Yesterday Eleonora took me to Orvieto, a lovely city of ancient buildings and traditional tufa bricks. However that wasn't the best way to learn to drive so we had to make time to maneuver in the city where the test would take place. As it happens we spent a considerable amount of time circling the headquarters of the communist party. The symbols of a different era looked like a movie set, possibly featuring Warren Beatty or something.
Picture the scene, Eleonora hunched over the wheel me peering out the window trying to ignore the chaos she is sowing in the street while trying to get the perfect picture of the red flag flying here. We were circling a square where the traffic was intense and unyielding and she was swearing like a fishmonger's wife. "I don't think the examiner will appreciate that too much," I remarked as she got cut off one more time. "I need to vent now, before the exam." "Vent away," as we took another turn around Piazza Dalmazia.

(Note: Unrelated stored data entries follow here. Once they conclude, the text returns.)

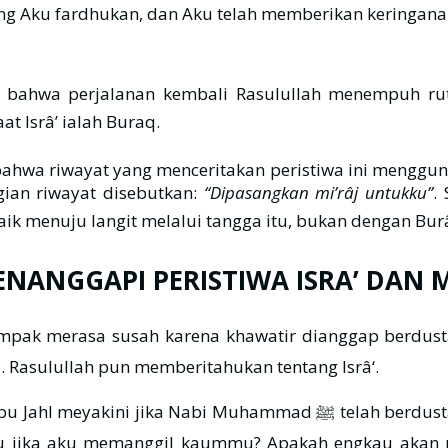
yang Aku fardhukan, dan Aku telah memberikan keringan
bahwa perjalanan kembali Rasulullah menempuh rute 
 sarana yang dipakai Rasulullah ﷺ saat Isrâ’ ialah Buraq.
i, bahwa riwayat yang menceritakan peristiwa ini mengg
gian riwayat disebutkan:
“Dipasangkan mi’râj untukku”
. Se
gan perkataannya:8 “Mi’râj, ialah tangga. Nabi ﷺ naik menuju langit melalui tan
ANGGAPI PERISTIWA ISRA’ DAN M
 Rasulullah pun memberitahukan tentang Isrâ‘.
elah berdusta. Namun penolakan Abu Jahl ini tidak ia ucapkan saat
mu jika aku memanggil kaummu? Apakah engkau akan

I failed my driving test the first time I took it and then I went to driving school and got it the second time around. I did pass the motorcycle test the first time but I learned to ride properly by reading magazines and learning about counter steering and shifting my body and how to look ahead around corners and stuff like that. Just looking at the text book gave me stress:
It's nice to be old sometimes, when it feels like they can't just keep on testing you forever. Then again when I think about it we get tested all the time, at work, by doctors and even our driving ability gets called into question as we age. I have long had the belief that motor vehicles do more to criminalize us than anything else. Check this black SUV below, dou8ble parked totally illegally blocking the street. Go right, I told my pupil, which was when the cyclist wobbled into view. She managed to get through without killing or breaking anything.
Telephones used to be useful tools. Now they have the capacity to be useful and enormously irritating all at once. At least this mature bike rider was smart enough to stop to talk. Another obstacle overcome. Check out the miles and miles of pink Soviet style cement in the background. This is not medieval Italy.

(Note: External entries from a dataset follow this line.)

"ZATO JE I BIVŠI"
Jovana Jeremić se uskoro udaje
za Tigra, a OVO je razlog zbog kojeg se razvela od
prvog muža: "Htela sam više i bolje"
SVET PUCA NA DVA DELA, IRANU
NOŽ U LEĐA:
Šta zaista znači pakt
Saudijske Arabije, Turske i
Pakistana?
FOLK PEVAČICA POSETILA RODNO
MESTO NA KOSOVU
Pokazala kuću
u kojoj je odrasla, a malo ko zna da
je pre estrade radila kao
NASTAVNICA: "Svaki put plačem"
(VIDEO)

The Romans called Terni Interamna, the city between the rivers but of the past only a few blocks remain. Everything else is modern, functional and not terribly attractive to tourists. Which is odd as the myth of St Valentine was born here. Bishop Valentine of Interamna agreed to marry a Roman soldier and Christian girl and got killed for his efforts in furthering the path of true love.

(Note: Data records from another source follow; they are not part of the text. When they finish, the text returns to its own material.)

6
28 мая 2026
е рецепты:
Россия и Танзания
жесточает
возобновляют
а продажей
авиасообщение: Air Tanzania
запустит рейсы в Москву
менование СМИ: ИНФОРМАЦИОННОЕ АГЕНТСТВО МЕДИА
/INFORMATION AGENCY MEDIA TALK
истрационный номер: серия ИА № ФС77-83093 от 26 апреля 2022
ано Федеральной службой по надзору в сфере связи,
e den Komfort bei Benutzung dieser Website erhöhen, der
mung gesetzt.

This is not a town where you will hear foreign visitors admiring the architecture. Urban planning is scarce and parking is a nightmare. Many of the streets make Key West look spacious, and vegetation is non existent.
I find Terni more appealing to me for those reasons, it lacks any veneer of sophistication or worldliness, and it's inhabitants are parochial enough they would drive Madame Bovary to excesses of adultery through boredom. But as I am an outsider the petty problems of an overweening leftist city government, the constant fear of closure at the steel mills and the summer oppression of extreme heat are incidentals to me. Perhaps they enhance my pleasure upon returning home to my small verdant island in the stream, where foreigners come and gawp and visitors can't stay away.
Roads are torn up, orange cones are enough to cause a learner a few headaches. she handled them. She's been riding a Vespa 125 around town for a couple of years so these things must seem natural to her. The state of the streets makes Key West streets look as smooth as billiard tables.
A little highway work to show she can merge with traffic, making me long for wide open spaces even as we turn around and go back into the concrete jungle.
More obstacles...grass mowing this time.
And my favorite moment of the afternoon as we planned to turn right onto the main strip Via Cesare Battisti and we pulled up to the intersection. My pupil banged her head on the wheel. The green Fiat Panda on the left was parked, as in no driver anywhere, right on the street corner. The white van on the right was double parked and overlapping the side street. "Can I turn left?" she asked, we can do this I said. We did too but it wasn't easy.
I cannot imagine making a living doing this.